In the March 2022 meeting Monteith touched on this concept, too. In Alaska, he said, there have been examples where heavy predation from wolves and grizzly bears held moose populations down in a low-density “predator pit.”
There are indications that the Wyoming Range Deer Herd will be smaller than ever before, perhaps increasing the odds of exposure to such a phenomenon.
In past bad winters — 2016-’17 and 2018-’19 — about 70% of collared adult doe deer survived to see spring. Survival in winter of 2022-’23 will end up much, much worse. As of Thursday, just 37% of collared does, 44% of collared bucks and 1% of collared fawns that went into the winter in the Wyoming Range were still alive, according to data from Game and Fish’s Mule Deer Monitoring Project.
Still, Nesvik expects pushback if his agency dials up hunting pressure on black bears and lions. And the opponents, he said, will likely be lion and bear hunters, who are often reliable advocates for preserving populations of their preferred quarry.
Quotas already increased
Both species are already subject to significant hunting pressure in the Wyoming and Salt River ranges and the immediately surrounding areas by quotas set in 2022 and 2023 by the Game and Fish Commission.
“These areas have high quality black bear habitat and we have increased limits there to provide opportunity and stabilize/reduce black bear populations,” Thompson, the state’s large carnivore supervisor, wrote in an email.
Spanning six black bear hunt areas in the Greys River management unit, up to 55 females can be killed between spring and fall hunts. Those caps were updated in January. Black bear boars can also be killed without counting toward the quota. The Game and Fish Commission also recently extended the fall season later into the year in the southern Wyoming Range, he said.
Joe Kondelis, the Cody-based president of the American Bear Foundation, declined to comment on Game and Fish’s still-evolving plans.
Mountain lions, meanwhile, are managed in the Wyoming Range with the “overarching theme” of using hunting to “stabilize and/or reduce populations,” Thompson said. In July 2022, the commission agreed to boost the lion quota from 15 to 20 with the goal of trimming cat numbers in the southern Wyoming Range, he said.

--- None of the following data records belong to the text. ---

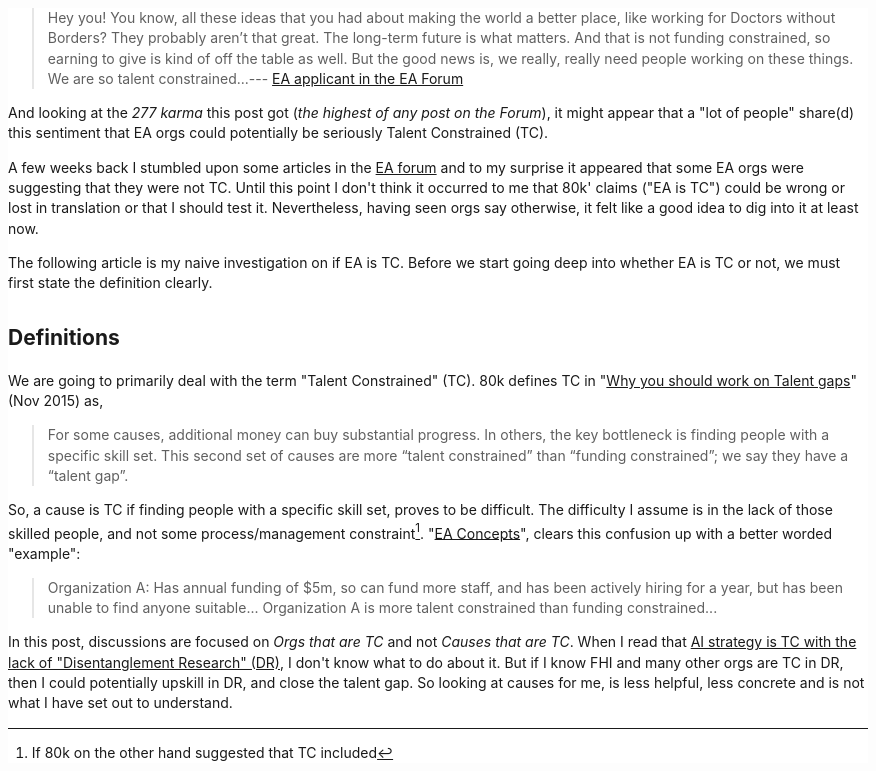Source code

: > Hey you! You know, all these ideas that you had about making the
> world a better place, like working for Doctors without Borders?
> They probably aren’t that great. The long-term future is what
> matters. And that is not funding constrained, so earning to give is
> kind of off the table as well. But the good news is, we really,
> really need people working on these things. We are so talent
> constrained...--- [EA applicant in the EA Forum](https://forum.effectivealtruism.org/posts/jmbP9rwXncfa32seH/after-one-year-of-applying-for-ea-jobs-it-is-really-really)

And looking at the *277 karma* this post got (*the highest of any post
on the Forum*), it might appear that a "lot of people" share(d)
this sentiment that EA orgs could potentially be seriously Talent
Constrained (TC).

A few weeks back I stumbled upon some articles in the [EA forum](https://forum.effectivealtruism.org/)
and to my surprise it appeared that some EA orgs were suggesting that
they were not TC. Until this point I don't think it occurred to me
that 80k' claims ("EA is TC") could be wrong or lost in
translation or that I should test it. Nevertheless, having seen orgs
say otherwise, it felt like a good idea to dig into it at least now.

The following article is my naive investigation on if EA is TC. Before
we start going deep into whether EA is TC or not, we must first state
the definition clearly.

## Definitions

We are going to primarily deal with the term "Talent
Constrained" (TC). 80k defines TC in "[Why you should work on
Talent gaps](https://80000hours.org/2015/11/why-you-should-focus-more-on-talent-gaps-not-funding-gaps/#what-are-talent-gaps)" (Nov 2015) as,

> For some causes, additional money can buy substantial progress. In
> others, the key bottleneck is finding people with a specific skill
> set. This second set of causes are more “talent constrained” than
> “funding constrained”; we say they have a “talent gap”.

So, a cause is TC if finding people with a specific skill set, proves
to be difficult. The difficulty I assume is in the lack of those
skilled people, and not some process/management constraint[^3]. "[EA
Concepts](https://concepts.effectivealtruism.org/concepts/talent-constraints-vs-funding-constraints/)", clears this confusion up with a better worded
"example":

> Organization A: Has annual funding of $5m, so can fund more staff,
> and has been actively hiring for a year, but has been unable to find
> anyone suitable... Organization A is more talent constrained than
> funding constrained...

In this post, discussions are focused on *Orgs that are TC* and not
*Causes that are TC*. When I read that [AI strategy is TC with the
lack of "Disentanglement Research" (DR)](https://forum.effectivealtruism.org/posts/RCvetzfDnBNFX7pLH/personal-thoughts-on-careers-in-ai-policy-and-strategy), I don't know what to do about
it. But if I know FHI and many other orgs are TC in DR, then I could
potentially upskill in DR, and close the talent gap. So looking at
causes for me, is less helpful, less concrete and is not what I have
set out to understand.


[^3]: If 80k on the other hand suggested that TC included
[^4]: EAF seems to offer career coaching [here](https://ea-foundation.org/career-coaching/).
[^6]: 2018 survey includes: 
[^8]: > What skills are the organizations most short of?
[^10]: 80k about GPR: 
[^12]: Links of posts where people were completely misinformed about
[^13]: I approched with questions on DS and they informed me that they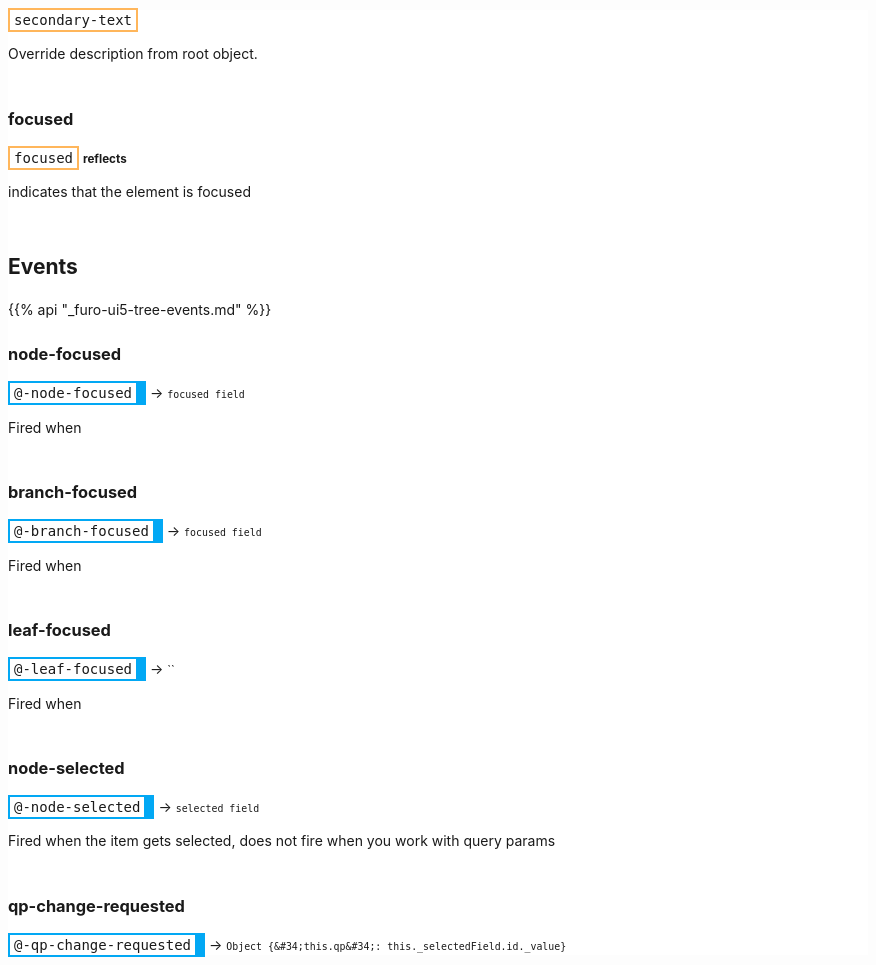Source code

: <span  style="border-width:2px; border-style: solid;border-color:  rgb(255, 182, 91);font-family:monospace; padding:2px 4px;">secondary-text</span>
</small>

Override description from root object.
<br><br>

### **focused**

<span  style="border-width:2px; border-style: solid;border-color:  rgb(255, 182, 91);font-family:monospace; padding:2px 4px;">focused</span> <small>**reflects**</small>
</small>

indicates that the element is focused
<br><br>
## Events
{{% api "_furo-ui5-tree-events.md" %}}

### **node-focused**
<span  style="border-width:2px 10px 2px 2px; border-style: solid;border-color:  rgb(2, 168, 244);font-family:monospace; padding:2px 4px;">@-node-focused</span>
→ <small>`focused field`</small>

 Fired when
<br><br>
### **branch-focused**
<span  style="border-width:2px 10px 2px 2px; border-style: solid;border-color:  rgb(2, 168, 244);font-family:monospace; padding:2px 4px;">@-branch-focused</span>
→ <small>`focused field`</small>

 Fired when
<br><br>
### **leaf-focused**
<span  style="border-width:2px 10px 2px 2px; border-style: solid;border-color:  rgb(2, 168, 244);font-family:monospace; padding:2px 4px;">@-leaf-focused</span>
→ <small>``</small>

 Fired when
<br><br>
### **node-selected**
<span  style="border-width:2px 10px 2px 2px; border-style: solid;border-color:  rgb(2, 168, 244);font-family:monospace; padding:2px 4px;">@-node-selected</span>
→ <small>`selected field`</small>

 Fired when the item gets selected, does not fire when you work with query params
<br><br>
### **qp-change-requested**
<span  style="border-width:2px 10px 2px 2px; border-style: solid;border-color:  rgb(2, 168, 244);font-family:monospace; padding:2px 4px;">@-qp-change-requested</span>
→ <small>`Object {&#34;this.qp&#34;: this._selectedField.id._value}`</small>
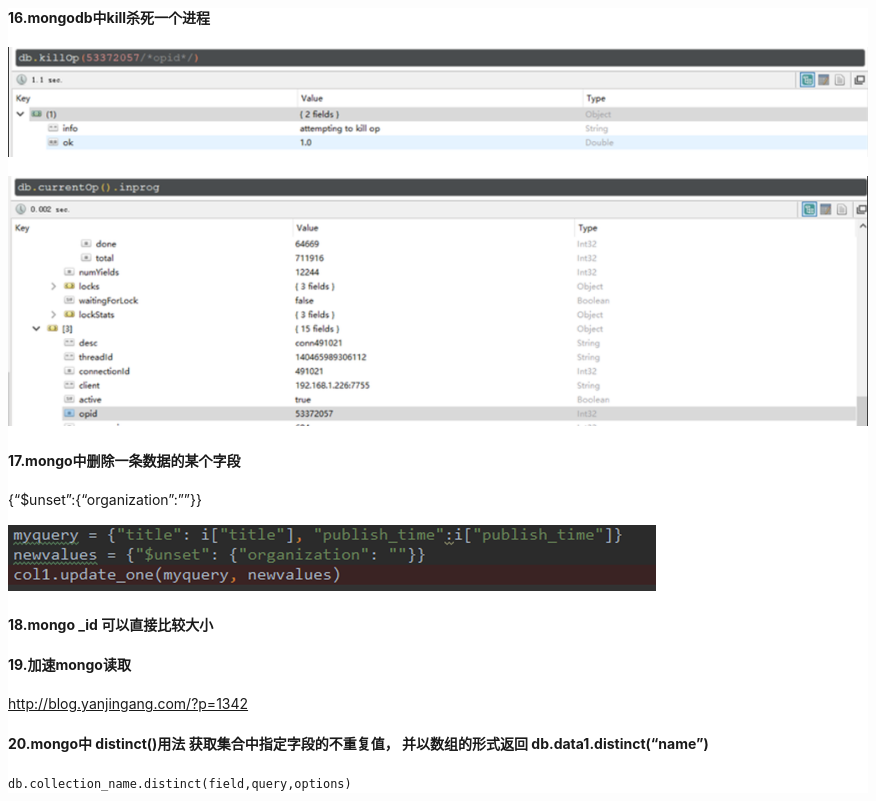 

#### 16.mongodb中kill杀死一个进程

![](index_images/e0bee871.png)

![](index_images/4822201f.png)


#### 17.mongo中删除一条数据的某个字段

{“$unset”:{“organization”:””}}

![](index_images/44639e6b.png)


#### 18.mongo _id 可以直接比较大小

#### 19.加速mongo读取

http://blog.yanjingang.com/?p=1342


#### 20.mongo中 distinct()用法 获取集合中指定字段的不重复值， 并以数组的形式返回 db.data1.distinct(“name”)

    db.collection_name.distinct(field,query,options)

Jason Reinhardt, a devoted houndsman who chases lines with dogs in the Wyoming Range all winter, said that hunting pressure in the region is already very high because Star Valley is full of outfitters. The idea of moving the quota even higher, he said, is “ludicrous.”
“This area used to house big mature toms — cats that were 8, 10, 12 years old that were record-book quality because they were allowed to have birthdays,” Reinhardt said. “Now we’re becoming no different than Utah and Nevada, where a lion is a lion. Whether it’s 60 pounds or 160 pounds, it’s getting shot.”
Coyotes don’t have the same lobby within the hunting community that’s likely to push back against the Game and Fish Department’s planned aerial culls. Others outside that world, however, are already speaking up.
“What’s the problem with losing a lot of fawns this year in the natural cycle of predator and prey?” Teton County resident and animal welfare advocate Cindy Campbell said. A lot of the anti-predator rhetoric Game and Fish commissioners heard at the Casper meeting, she said, was based on anecdote and emotions.
“That’s difficult for me to hear,” Campbell said. “When I get accused of high emotions around grizzly bears, we’re called ‘woke, snowflake, baby criers.’ So what’s the difference? I believe that what was set forth in that [Game and Fish commission] meeting was completely emotionally based.”